Article

Prevention of nosocomial infections in intensive care patients.

Department of General Internal Medicine and Infectious Diseases, Ghent University Hospital, Ghent, Belgium.
Nursing in Critical Care (Impact Factor: 0.95). 01/2010; 15(5):251-6. DOI: 10.1111/j.1478-5153.2010.00409.x
Source: PubMed

ABSTRACT Changes in patient profile, and in the health care environment, altering socioeconomic conditions and advances in science and information technology challenge the nursing profession, in particular intensive care nursing. All these changes will undoubtedly affect the way we will practice in the (near) future. A comprehensive understanding of these factors is therefore essential if nursing is to meet the challenges presented by tomorrow's critical care environment. Precisely because of the often expensive high-tech evolutions that have occurred at a rapid pace and are to be further expected, a continued focus on the basics of nursing, the core role of care, as well as maintaining confidence in the capacity to deliver safe, high-quality, and evidence-based patient care will increasingly be a challenge to critical care nurses.
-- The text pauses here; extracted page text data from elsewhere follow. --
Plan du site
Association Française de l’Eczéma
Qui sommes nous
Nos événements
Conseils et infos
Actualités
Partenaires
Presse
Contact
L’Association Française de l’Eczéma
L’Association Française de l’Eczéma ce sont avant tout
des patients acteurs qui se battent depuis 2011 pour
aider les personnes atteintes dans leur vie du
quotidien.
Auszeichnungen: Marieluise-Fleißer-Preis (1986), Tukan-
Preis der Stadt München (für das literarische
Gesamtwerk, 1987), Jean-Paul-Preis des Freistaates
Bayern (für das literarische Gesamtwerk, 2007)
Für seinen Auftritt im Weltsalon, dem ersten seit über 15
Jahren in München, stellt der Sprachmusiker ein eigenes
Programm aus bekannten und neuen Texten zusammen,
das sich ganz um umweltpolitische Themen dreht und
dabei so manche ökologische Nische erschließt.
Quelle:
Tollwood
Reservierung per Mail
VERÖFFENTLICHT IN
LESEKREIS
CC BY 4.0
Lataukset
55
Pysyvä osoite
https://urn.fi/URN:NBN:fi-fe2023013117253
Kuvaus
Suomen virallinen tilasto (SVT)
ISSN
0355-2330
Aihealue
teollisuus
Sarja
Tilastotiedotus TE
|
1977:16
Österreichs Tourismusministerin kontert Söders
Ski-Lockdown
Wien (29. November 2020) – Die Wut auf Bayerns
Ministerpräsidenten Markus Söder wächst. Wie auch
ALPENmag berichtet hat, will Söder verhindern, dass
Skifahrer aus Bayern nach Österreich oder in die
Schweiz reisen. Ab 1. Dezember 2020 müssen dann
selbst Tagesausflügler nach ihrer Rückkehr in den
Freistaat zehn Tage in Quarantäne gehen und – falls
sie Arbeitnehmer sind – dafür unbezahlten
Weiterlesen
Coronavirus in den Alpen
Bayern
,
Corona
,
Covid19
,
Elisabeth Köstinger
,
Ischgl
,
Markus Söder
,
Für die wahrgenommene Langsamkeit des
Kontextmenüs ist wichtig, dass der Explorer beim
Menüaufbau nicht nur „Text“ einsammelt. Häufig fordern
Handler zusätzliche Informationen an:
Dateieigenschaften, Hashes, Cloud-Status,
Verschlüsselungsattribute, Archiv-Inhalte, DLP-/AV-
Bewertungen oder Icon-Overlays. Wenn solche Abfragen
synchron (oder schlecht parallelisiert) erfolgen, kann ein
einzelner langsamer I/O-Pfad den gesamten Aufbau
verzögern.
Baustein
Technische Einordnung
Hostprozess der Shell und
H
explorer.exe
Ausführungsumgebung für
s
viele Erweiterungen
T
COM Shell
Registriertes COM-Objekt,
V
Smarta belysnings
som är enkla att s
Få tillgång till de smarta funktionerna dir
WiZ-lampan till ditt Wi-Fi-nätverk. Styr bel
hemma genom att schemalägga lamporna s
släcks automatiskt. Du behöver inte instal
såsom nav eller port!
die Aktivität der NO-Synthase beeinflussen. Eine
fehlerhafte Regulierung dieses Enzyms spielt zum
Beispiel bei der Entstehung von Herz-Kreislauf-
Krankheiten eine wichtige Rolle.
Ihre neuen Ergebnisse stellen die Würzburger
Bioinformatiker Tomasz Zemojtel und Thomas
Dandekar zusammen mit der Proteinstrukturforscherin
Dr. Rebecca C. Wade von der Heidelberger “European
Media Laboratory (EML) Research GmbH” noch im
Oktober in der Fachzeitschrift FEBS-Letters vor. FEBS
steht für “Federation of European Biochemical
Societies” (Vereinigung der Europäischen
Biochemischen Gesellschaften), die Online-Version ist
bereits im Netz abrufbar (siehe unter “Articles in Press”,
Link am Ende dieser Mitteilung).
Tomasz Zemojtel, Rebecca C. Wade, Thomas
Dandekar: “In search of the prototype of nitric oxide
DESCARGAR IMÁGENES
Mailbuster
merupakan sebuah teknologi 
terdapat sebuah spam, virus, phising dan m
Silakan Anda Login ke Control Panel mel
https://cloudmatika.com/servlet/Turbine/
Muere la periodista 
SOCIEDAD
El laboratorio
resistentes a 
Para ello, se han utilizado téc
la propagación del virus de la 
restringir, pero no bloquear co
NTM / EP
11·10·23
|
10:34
In particular, basic nursing skills and knowledge remain a key prerequisite in the prevention of nosocomial infections, which is a continuing major complication and threat to intensive care unit patients. However, critical care nurses' knowledge about the evidence-based consensus recommendations for infection prevention and control has been found to be rather poor. It has nevertheless been demonstrated that a meticulous implementation of such preventive bundles may result in significantly better patient and process outcomes. Moreover, many preventive strategies are considered to be easy to implement and inexpensive. As such, a first and critical step should be to increase critical care nurses' adherence to the recommendations of the Centers for Disease Control and Prevention.
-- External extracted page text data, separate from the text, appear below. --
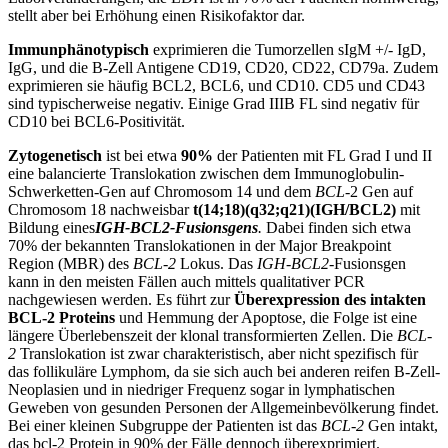
stellt aber bei Erhöhung einen Risikofaktor dar.
Immunphänotypisch
exprimieren die Tumorzellen sIgM +/- IgD,
IgG, und die B-Zell Antigene CD19, CD20, CD22, CD79a. Zudem
exprimieren sie häufig BCL2, BCL6, und CD10. CD5 und CD43
sind typischerweise negativ. Einige Grad IIIB FL sind negativ für
CD10 bei BCL6-Positivität.
Zytogenetisch
ist bei etwa
90%
der Patienten mit FL Grad I und II
eine balancierte Translokation zwischen dem Immunoglobulin-
Schwerketten-Gen auf Chromosom 14 und dem
BCL
-2 Gen auf
Chromosom 18 nachweisbar
t(14;18)(q32;q21)
(IGH/BCL2)
mit
Bildung eines
IGH-BCL2-Fusionsgens
.
Dabei finden sich etwa
70% der bekannten Translokationen in der Major Breakpoint
Region (MBR) des
BCL-2
Lokus. Das
IGH-BCL2
-Fusionsgen
kann in den meisten Fällen auch mittels qualitativer PCR
nachgewiesen werden. Es führt zur
Überexpression des intakten
BCL-2 Proteins
und Hemmung der Apoptose, die Folge ist eine
längere Überlebenszeit der klonal transformierten Zellen. Die
BCL-
2
Translokation ist zwar charakteristisch, aber nicht spezifisch für
das follikuläre Lymphom, da sie sich auch bei anderen reifen B-Zell-
Neoplasien und in niedriger Frequenz sogar in lymphatischen
Geweben von gesunden Personen der Allgemeinbevölkerung findet.
Bei einer kleinen Subgruppe der Patienten ist das
BCL-2
Gen intakt,
das bcl-2 Protein in 90% der Fälle dennoch überexprimiert.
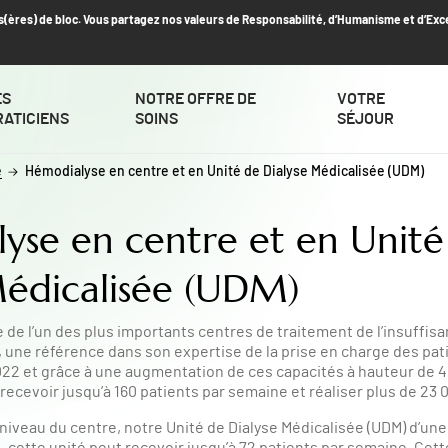
s(ères) de bloc. Vous partagez nos valeurs de Responsabilité, d’Humanisme et d’Exc
ES
NOTRE OFFRE DE
VOTRE
RATICIENS
SOINS
SÉJOUR
e
Hémodialyse en centre et en Unité de Dialyse Médicalisée (UDM)
yse en centre et en Unité
Médicalisée (UDM)
e de l’un des plus importants centres de traitement de l’insuffis
 une référence dans son expertise de la prise en charge des patie
22 et grâce à une augmentation de ces capacités à hauteur de 4
recevoir jusqu’à 160 patients par semaine et réaliser plus de 23
iveau du centre, notre Unité de Dialyse Médicalisée (UDM) d’une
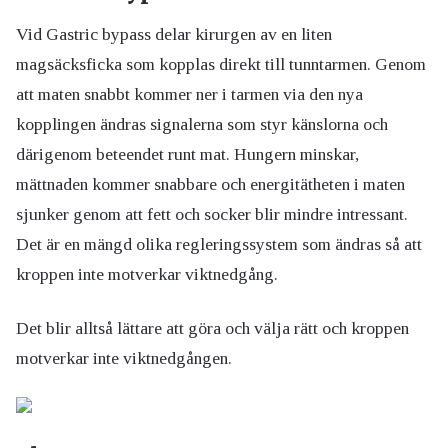
Vid Gastric bypass delar kirurgen av en liten
magsäcksficka som kopplas direkt till tunntarmen. Genom
att maten snabbt kommer ner i tarmen via den nya
kopplingen ändras signalerna som styr känslorna och
därigenom beteendet runt mat. Hungern minskar,
mättnaden kommer snabbare och energitätheten i maten
sjunker genom att fett och socker blir mindre intressant.
Det är en mängd olika regleringssystem som ändras så att
kroppen inte motverkar viktnedgång.
Det blir alltså lättare att göra och välja rätt och kroppen
motverkar inte viktnedgången.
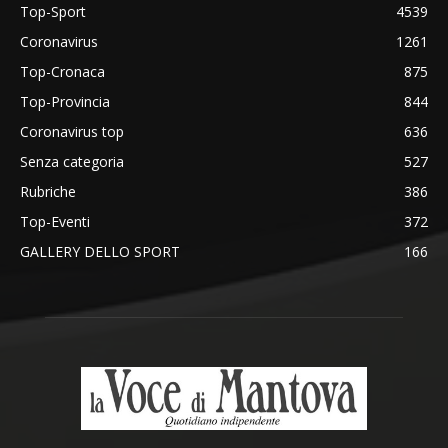
Top-Sport
4539
Coronavirus
1261
Top-Cronaca
875
Top-Provincia
844
Coronavirus top
636
Senza categoria
527
Rubriche
386
Top-Eventi
372
GALLERY DELLO SPORT
166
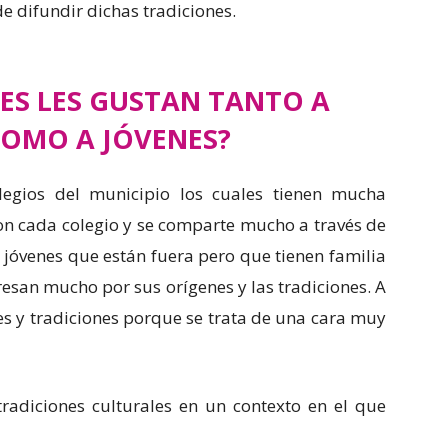
e difundir dichas tradiciones.
ES LES GUSTAN TANTO A
OMO A JÓVENES?
egios del municipio los cuales tienen mucha
con cada colegio y se comparte mucho a través de
jóvenes que están fuera pero que tienen familia
eresan mucho por sus orígenes y las tradiciones. A
es y tradiciones porque se trata de una cara muy
radiciones culturales en un contexto en el que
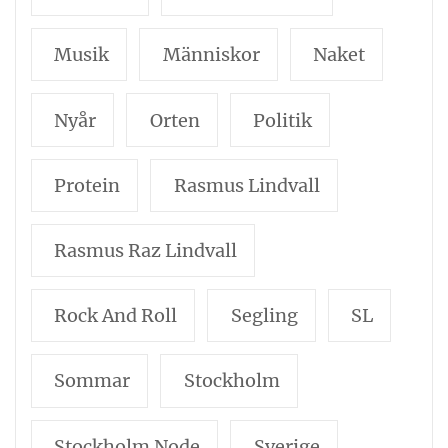
Musik
Människor
Naket
Nyår
Orten
Politik
Protein
Rasmus Lindvall
Rasmus Raz Lindvall
Rock And Roll
Segling
SL
Sommar
Stockholm
Stockholm Node
Sverige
In this article, an up-to-date assessment of evidence-based recommendations for the prevention of nosocomial infections, with special focus on catheter-related bloodstream infections and strategies relevant for nurses working in critical care environments, will be provided. Additionally, we will detail on a number of approaches advocated to translate the internationally accepted consensus recommendations to the needs and expectations of critical care nurses, and to consequently enhance the likelihood of successful implementation and adherence. These steps will help critical care nurses in their striving towards excellence in their profession.
Intensive care nurses can make a significant contribution in preventing nosocomial infections by assuming full responsibility for quality improvement measures such as evidence-based infection prevention and control protocols. However, as general knowledge of the preventive measures has been shown to be rather poor, nurses' education should include supplementary support from evidence-based recommendations.